Gene disorders

Gene mutations can be either inherited from a parent or acquired. A hereditary mutation is a mistake that is present in the DNA of virtually all body cells. Hereditary mutations are also called germline mutations because the gene change exists in the reproductive cells (germ cells) and can be passed from generation to generation, from parent to newborn. Moreover, the mutation is copied every time body cells divide.
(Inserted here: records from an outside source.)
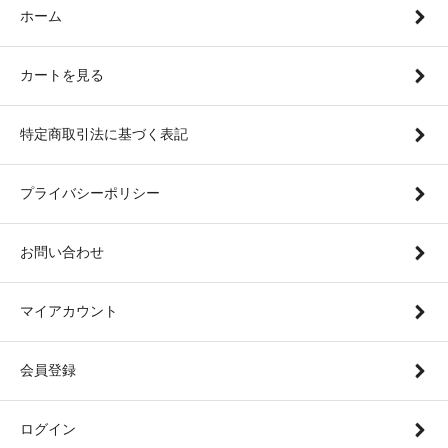
ホーム
カートを見る
特定商取引法に基づく表記
プライバシーポリシー
お問い合わせ
マイアカウント
会員登録
ログイン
Acquired mutations, also known as somatic mutations, are changes in DNA that develop throughout a person’s life. In contrast to hereditary mutations, somatic mutations arise in the DNA of individual cells; the genetic errors are passed only to direct descendants of those cells.

Dominant gene disorders

In dominant gene disorders, there’s a 50-50 chance a child will inherit the gene from the affected parent and have the disorder. Dominant gene disorders include:

  • achondroplasia, a rare abnormality of the skeleton causing shorter-than-normal arms and legs
  • Huntingdon disease, a disease of the nervous system that causes neurologic deterioration affecting people in their 30s and 40s

Recessive gene disorders

Because there are so many genes in each cell, everyone carries some abnormal recessive genes, but most people don’t have a defect because the normal gene overrules the abnormal one. But if a fetus has a pair of abnormal recessive genes (one from each parent), the child will have the disorder. It’s more likely for this to happen in children born to certain ethnic groups or to parents who are blood relatives. Recessive gene disorders include:

  • cystic fibrosis  : a disease that causes the respiratory system to produce thick mucus that clogs the lungs
  • sickle cell disease : a disease where red blood cells form a “sickle” shape, rather than the typical donut shape, get caught in blood vessels, and cut off oxygen to tissues
  • Tay-Sachs disease : a disorder causing mental retardation, blindness, seizures, and death
  • beta thalassemia : a disorder causing anemia

X-linked disorders

These disorders are determined by genes on the X-chromosome of the pair of chromosomes that determine sex. These disorders are much more common in boys because the pair of sex chromosomes in males contains only one X-chromosome (the other is a Y-chromosome). If the disease gene is present on the one X-chromosome, the X-linked disease shows up because there’s no other paired gene to ‘overrule’ the disease gene. Hemophilia is one such X-linked disorder; people who have it lack a crucial clotting agent in their blood.

Chromosomal disorders

Some chromosomal disorders are inherited, but most are caused by a sporadic error in the genetics of the egg or sperm. The chance of a child having these disorders increases with the age of the mother. For example, according to the ACOG, one in 1,667 live babies born to 20-year-olds have Down syndrome; that number changes to one in 378 for 35-year-olds and one in 106 for 40-year-olds. Down syndrome causes mental retardation and physical defects.

Multifactorial disorders

This final category includes disorders that are caused by a mix of genetic and environmental factors. The frequency of these disorders varies from country to country; some can be detected during pregnancy. Multifactorial disorders include neural tube defects, which occur when the tube enclosing the spinal cord doesn’t form properly. Neural tube defects include spina bifida and anencephaly. Spina bifida is also called “open spine” and occurs when the lower part of the neural tube doesn’t close during embryo development, leaving the spinal cord and nerve bundles exposed. Anencephaly occurs when the brain and head don’t develop properly, with the top half of the brain being completely absent. Neural tube defects have been associated with inadequate intake of folic acid during the early part of pregnancy, among other factors.

Prenatal tests

Prenatal tests do several different things. They can identify:

  • treatable health problems in the mother that can affect the baby’s health
    characteristics of the fetus, including size, sex, age, and placement in the uterus
  • the chance that a baby has certain congenital, genetic, or chromosomal problems
  • certain types of fetal abnormalities, including heart problems

Some prenatal tests are screening tests and only reveal the possibility of a problem existing – they don’t provide a definitive diagnosis. Other prenatal tests are diagnostic in nature, which means they can determine with a fair degree of certainty whether a fetus has a specific problem. Many women whose screening tests reveal the possibility of an abnormality have healthy babies, but in the interest of making the more specific determination, the screening test may be followed by a more invasive – and riskier – diagnostic test.

The issue of prenatal testing is further complicated by the fact that approximately 250 birth defects can be diagnosed in an unborn fetus – many more than can be treated or cured. This raises the question of what a parent will do once a defect or problem is detected.